■ The task
Copy out word for word the lines starting with the one containing "To the nearest" and going on through the one containing "Count the number of categories in the chart.", leaving the pictures out of your answer.

■ Data provided
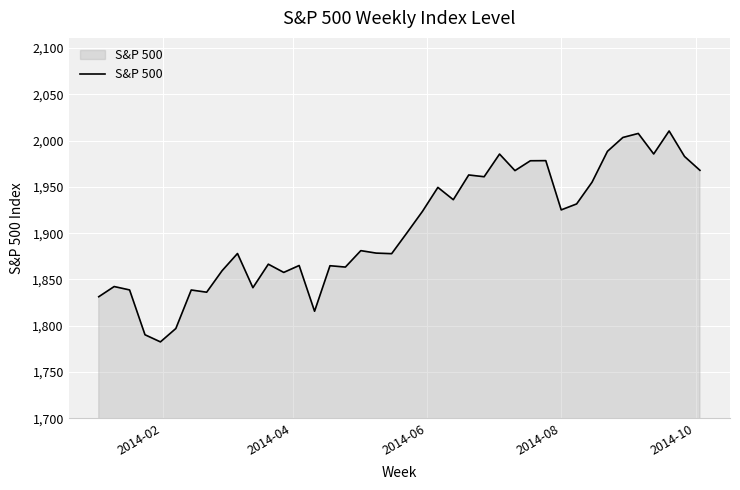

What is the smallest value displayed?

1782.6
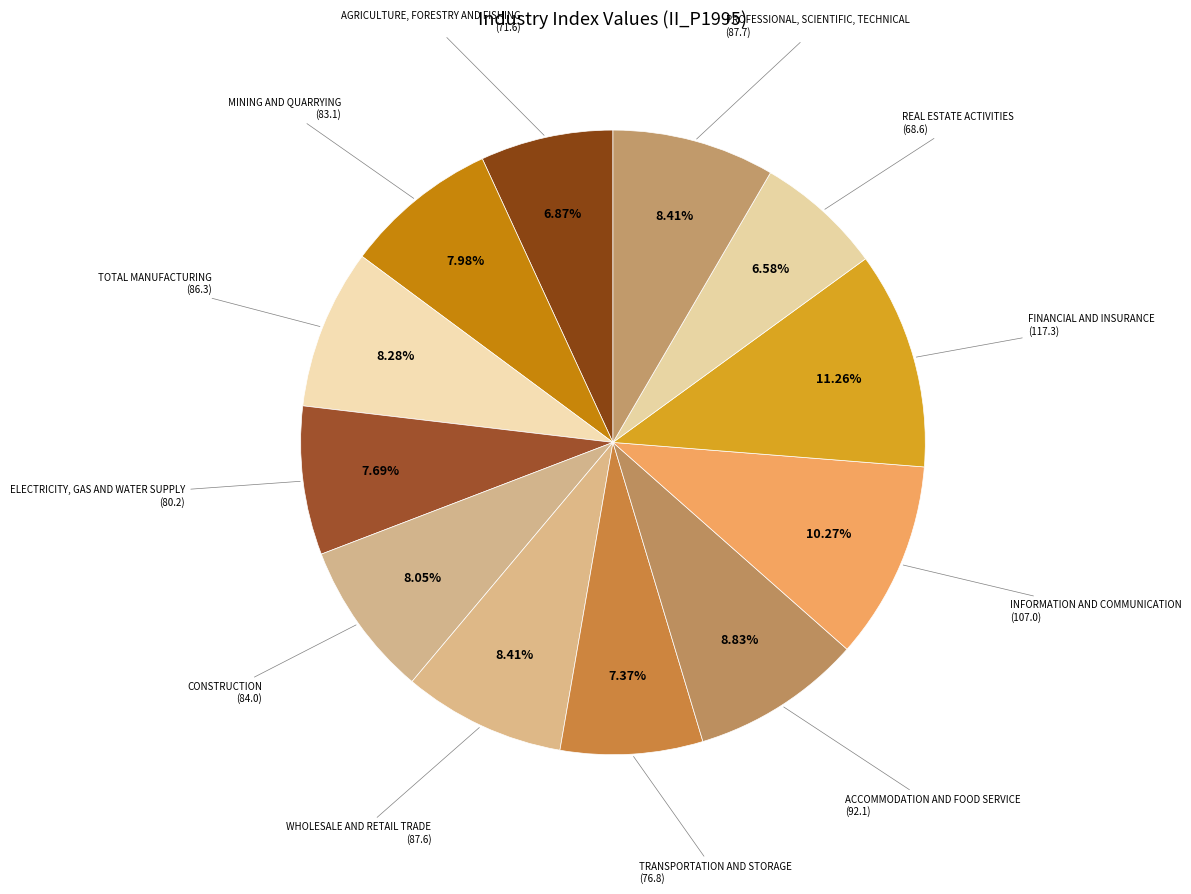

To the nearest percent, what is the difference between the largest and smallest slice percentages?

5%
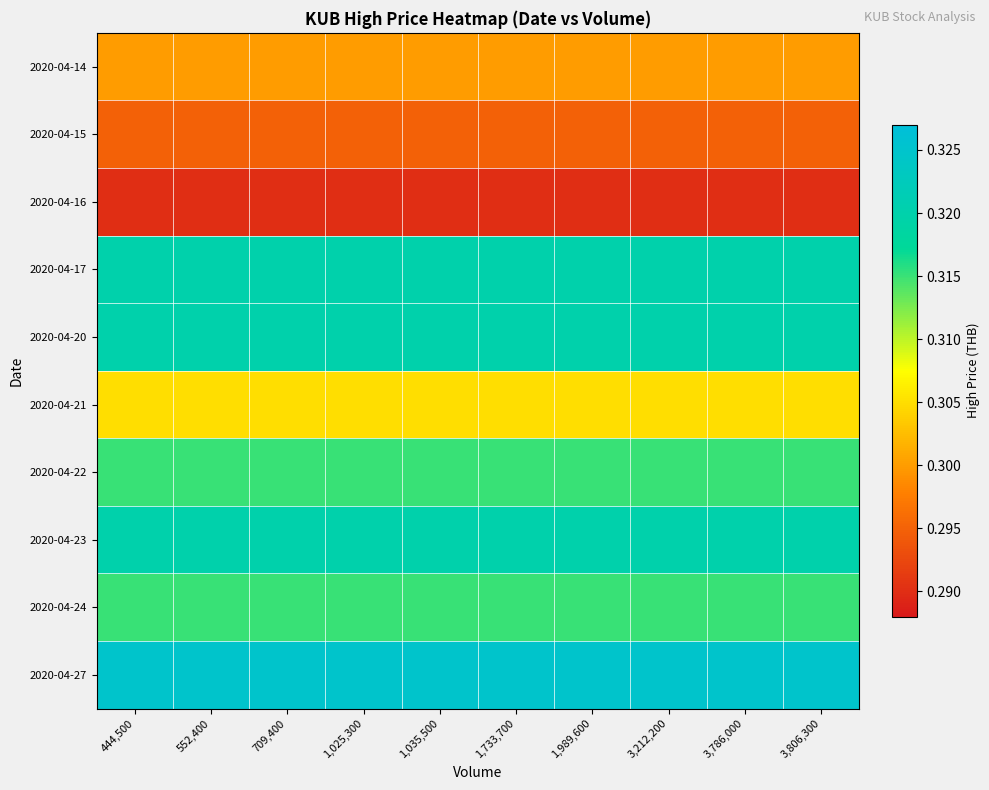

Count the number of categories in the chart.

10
==
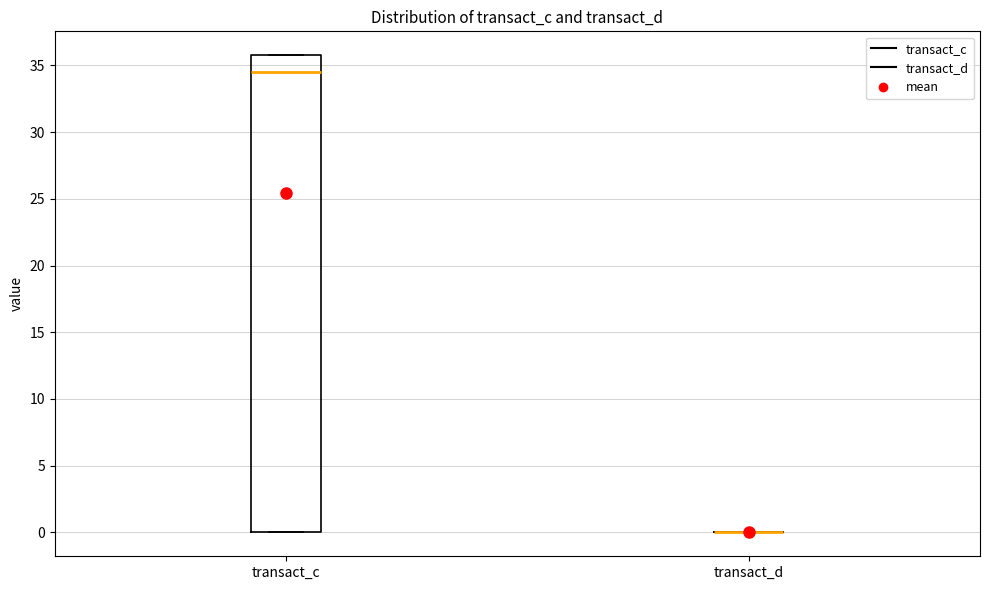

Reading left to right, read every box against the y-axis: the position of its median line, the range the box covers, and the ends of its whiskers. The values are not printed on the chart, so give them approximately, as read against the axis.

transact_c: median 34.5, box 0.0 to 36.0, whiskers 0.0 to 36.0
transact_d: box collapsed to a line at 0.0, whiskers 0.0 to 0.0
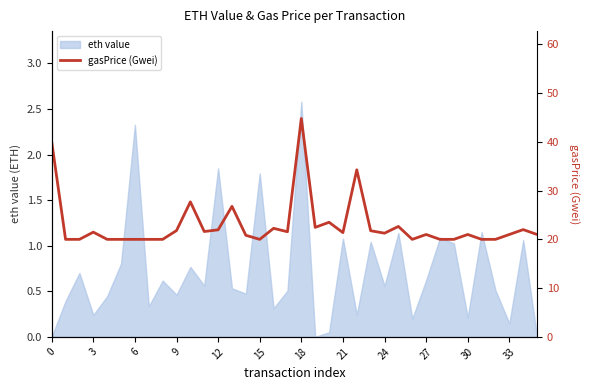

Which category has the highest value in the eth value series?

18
...
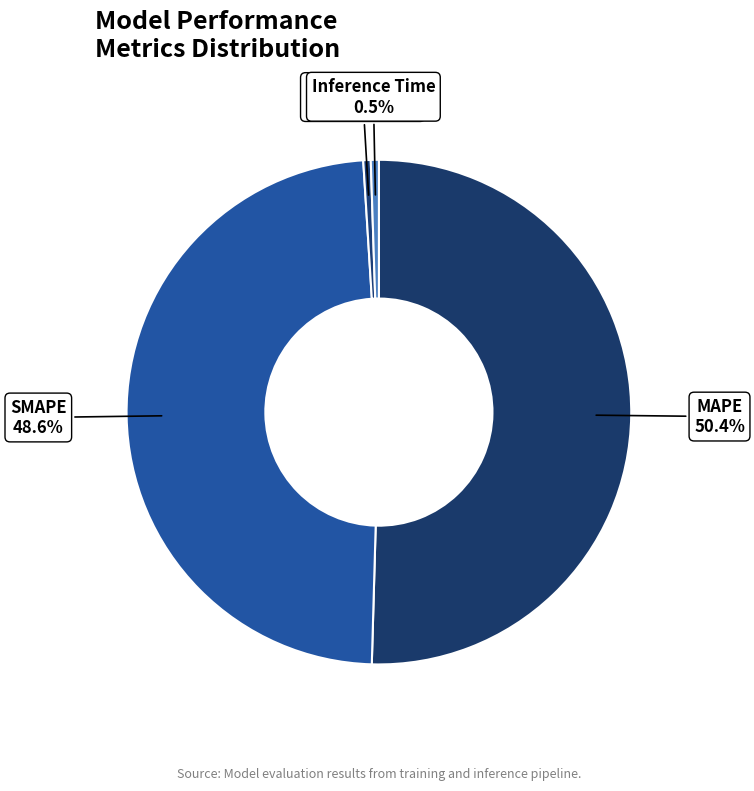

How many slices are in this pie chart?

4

■ Written reply
To the nearest percent, what is the difference between the largest and smallest slice percentages?

5%

Count the number of categories in the chart.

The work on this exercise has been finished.